You can define a function like this, then you can pass the token to header after login success.

import axios from "axios";

const setAuthToken = token => {
    if (token) { 
        // Apply to every request
        axios.defaults.headers.common["Authorization"] = token;
    } else {
        // Delete auth header
        delete axios.defaults.headers.common["Authorization"];
    }
};

axios.get('https://apipath.com/path?verbose=true', {}, {auth: {username: 'username', password: 'password'}})
.then(() => setAuthToken(response.token));
1

The short answer to adding an X-Api-Key to an http request with axios can be summed up with the following example:

        const url =
          "https://someweirdawssubdomain.execute-api.us-east-9.amazonaws.com/prod/custom-endpoint";

        const config = {
          headers: {
            "Content-Type": "application/json",
          },
        };

        // Add Your Key Here!!!
        axios.defaults.headers.common = {
          "X-API-Key": "******this_is_a_secret_api_key**********",
        };

        const smsD = await axios({
          method: "post",
          url: url,
          data: {
            message: "Some message to a lonely_server",
          },
          config,
        });

I was stuck for 8 hours trying to figure this out as the errors lined up in the queue, adding the key to the default headers was the only way I could get this to work.

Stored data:
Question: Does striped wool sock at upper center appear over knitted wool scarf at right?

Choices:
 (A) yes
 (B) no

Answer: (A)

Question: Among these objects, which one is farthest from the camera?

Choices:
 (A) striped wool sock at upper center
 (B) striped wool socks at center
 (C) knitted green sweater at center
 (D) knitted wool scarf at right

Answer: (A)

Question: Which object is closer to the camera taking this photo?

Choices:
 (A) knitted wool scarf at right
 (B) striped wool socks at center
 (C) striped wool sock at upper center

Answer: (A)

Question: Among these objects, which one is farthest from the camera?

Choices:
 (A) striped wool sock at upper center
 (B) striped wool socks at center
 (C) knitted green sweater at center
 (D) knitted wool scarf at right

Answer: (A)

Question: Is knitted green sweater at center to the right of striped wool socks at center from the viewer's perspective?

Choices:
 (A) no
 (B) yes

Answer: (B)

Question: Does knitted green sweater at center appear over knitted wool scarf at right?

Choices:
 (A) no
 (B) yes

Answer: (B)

Exercise:
Can you copy the axios header text in full, with every character unchanged? Rely on the axios header text alone.

Response box:
You can define a function like this, then you can pass the token to header after login success.

import axios from "axios";

const setAuthToken = token => {
    if (token) { 
        // Apply to every request
        axios.defaults.headers.common["Authorization"] = token;
    } else {
        // Delete auth header
        delete axios.defaults.headers.common["Authorization"];
    }
};

axios.get('https://apipath.com/path?verbose=true', {}, {auth: {username: 'username', password: 'password'}})
.then(() => setAuthToken(response.token));
1

The short answer to adding an X-Api-Key to an http request with axios can be summed up with the following example:

        const url =
          "https://someweirdawssubdomain.execute-api.us-east-9.amazonaws.com/prod/custom-endpoint";

        const config = {
          headers: {
            "Content-Type": "application/json",
          },
        };

        // Add Your Key Here!!!
        axios.defaults.headers.common = {
          "X-API-Key": "******this_is_a_secret_api_key**********",
        };

        const smsD = await axios({
          method: "post",
          url: url,
          data: {
            message: "Some message to a lonely_server",
          },
          config,
        });

I was stuck for 8 hours trying to figure this out as the errors lined up in the queue, adding the key to the default headers was the only way I could get this to work.